/ #machinelearning #naturallanguageprocessing 

Preprocessing Text Data for Machine Learning: Part 1


In the previous article we discussed various methods to perform Semantic Slot Filling, a very common problem in the field of Natural Language Processing. We discussed various mathods for tackling such problems such as Rule Based Approaches and Machine Learning Approaches(including Deep Learning) and also discussed pros and cons of each method. Since Natural Language is a highly unstructured form of data, it needs to be preprocessed a lot to remove dialect-based or idiomatic inconsistancies to attain a state of uniformity and then converted to a mathematical form that can be then used to feed to a Machine Learning Models. In this article we would discuss various methods to preprocess text data.

Machine Learning with Text Data

Let us consider a Natural Language Problem that can be solved using Machine Learning: Sentiment Classification. Sentiment Classification based on user reviews is a very popular application as many businesses all over the world rely on the insights gathered from user reviews to take major decisions. In many cases, such decision-making is automated using Recommendation Systems. This means that we would have to create a system that would take as input raw text from user reviews (on a product or service) and output the class of sentiment, usually positive and negative. The possible outputs can be more than two is number or even a range of number if we would treat the problem as a Regression problem, but for the sake of simplicity we would consider the problem to be a Binary Classification problem. For example,

  • “The watch was very stylish and comfortable to wear and also keeps time accurately” - is considered to be a positive review.

  • “The band of the watch is loose and it kept loosing time 2 days after getting delivered. Best quality my ass -_-” - is considered a negative review.

Note that we won’t be considering sarcasm a seperate class in this example. So, reviews like “The headphone is so good that I can listen to music from other galaxies” or “I robbed a bank to buy this headphone and now listenning music inside jail” would be classified positive or negative depending on our model.

Text Preprocessing

First of all we have to understand what text really is. We can consider text to be a sequence of low-level features like characters and words or high-level representations such as phrases, named entities or even bigger chunks like sentences, paragraphs, etc. Considering text as a sequence of words might seem a reasonable choice. In fact, we can easily find boundaries of words by splitting sentences by spaces of punctuation.

Defining boundaries of words could be much more difficult in many languages like German where there are ridiculously long compund words that are written without spaces or punctuation. For example, the 63 characters long word rindfleischetikettierungsüberwachungsaufgabenübertragungsgesetz means the law for the delegation of monitoring beef labeling. For the analysis of these words, it might be beneficial to break them up into seperate words

Also, in some languages such as Japanese, there are no spaces.

*ACTION ITEM A:* In the records below, retype the lines starting at the line that contains "## Characteristics of" and ending with the last line of the records, including both.

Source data
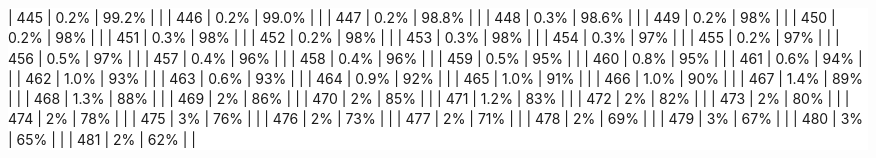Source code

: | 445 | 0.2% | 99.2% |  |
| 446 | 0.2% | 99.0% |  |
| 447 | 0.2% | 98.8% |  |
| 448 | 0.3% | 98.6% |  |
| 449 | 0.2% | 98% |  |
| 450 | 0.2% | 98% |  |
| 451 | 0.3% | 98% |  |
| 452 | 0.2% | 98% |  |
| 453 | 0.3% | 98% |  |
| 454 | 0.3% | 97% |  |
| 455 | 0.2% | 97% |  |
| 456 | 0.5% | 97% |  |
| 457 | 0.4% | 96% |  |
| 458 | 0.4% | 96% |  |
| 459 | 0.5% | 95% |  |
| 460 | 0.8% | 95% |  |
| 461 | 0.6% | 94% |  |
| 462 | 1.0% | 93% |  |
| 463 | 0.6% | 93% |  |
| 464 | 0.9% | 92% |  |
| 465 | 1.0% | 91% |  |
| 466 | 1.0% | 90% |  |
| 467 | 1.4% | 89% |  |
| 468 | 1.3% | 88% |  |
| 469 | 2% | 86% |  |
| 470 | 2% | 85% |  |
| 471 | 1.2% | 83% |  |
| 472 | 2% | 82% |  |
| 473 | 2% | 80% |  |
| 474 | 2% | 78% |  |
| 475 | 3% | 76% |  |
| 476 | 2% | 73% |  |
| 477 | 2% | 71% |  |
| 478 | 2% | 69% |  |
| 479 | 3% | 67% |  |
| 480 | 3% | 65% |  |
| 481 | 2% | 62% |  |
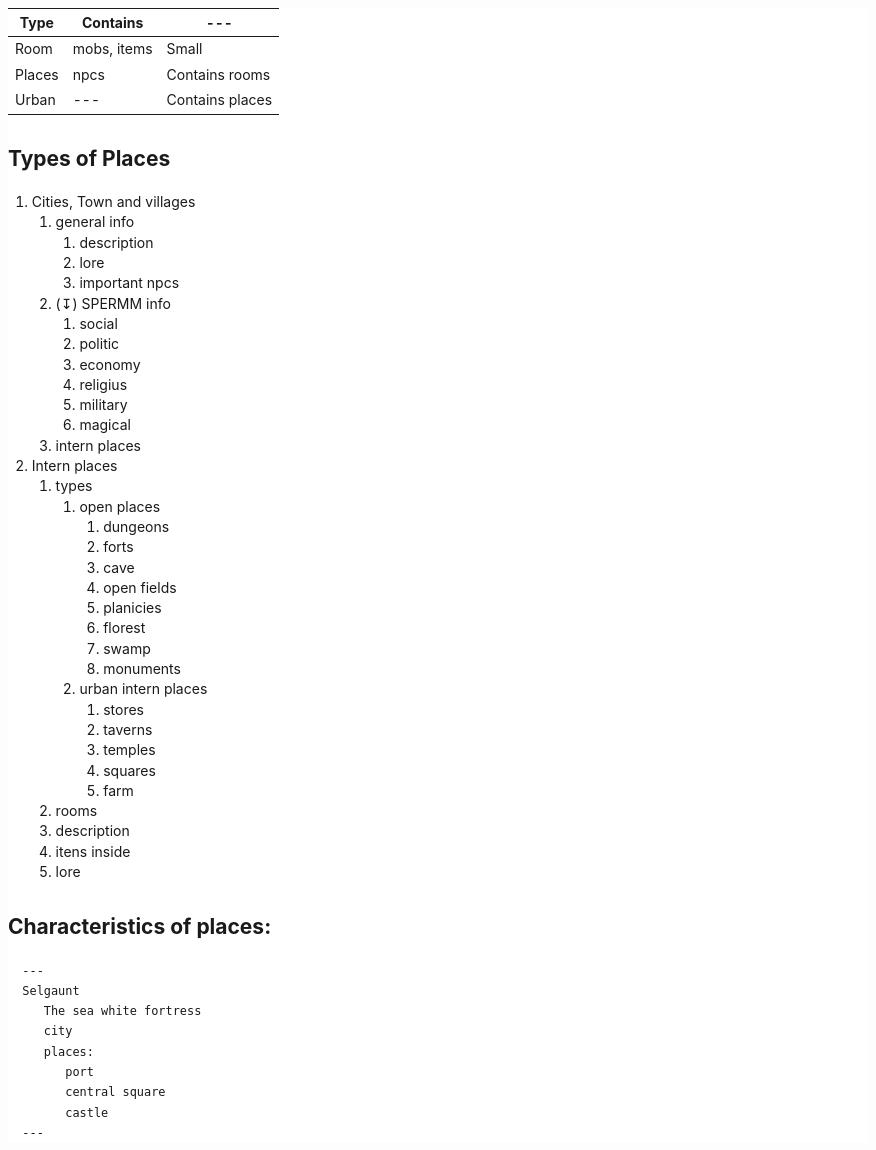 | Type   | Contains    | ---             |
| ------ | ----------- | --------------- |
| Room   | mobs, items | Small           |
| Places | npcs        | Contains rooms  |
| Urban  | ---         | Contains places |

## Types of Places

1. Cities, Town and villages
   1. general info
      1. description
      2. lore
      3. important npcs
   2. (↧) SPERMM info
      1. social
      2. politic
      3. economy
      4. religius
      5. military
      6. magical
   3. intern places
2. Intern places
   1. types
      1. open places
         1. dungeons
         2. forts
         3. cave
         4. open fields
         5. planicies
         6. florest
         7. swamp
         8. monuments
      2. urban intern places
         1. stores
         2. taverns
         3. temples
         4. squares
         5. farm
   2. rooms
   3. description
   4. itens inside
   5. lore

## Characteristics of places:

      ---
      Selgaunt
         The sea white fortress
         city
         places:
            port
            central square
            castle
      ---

*ACTION ITEM B:* In the article on preprocessing text data, how many characters long is the German compound word given as an example?

*ANSWER BOX A:*
## Characteristics of places:

      ---
      Selgaunt
         The sea white fortress
         city
         places:
            port
            central square
            castle
      ---

*ANSWER BOX B:* 63 characters.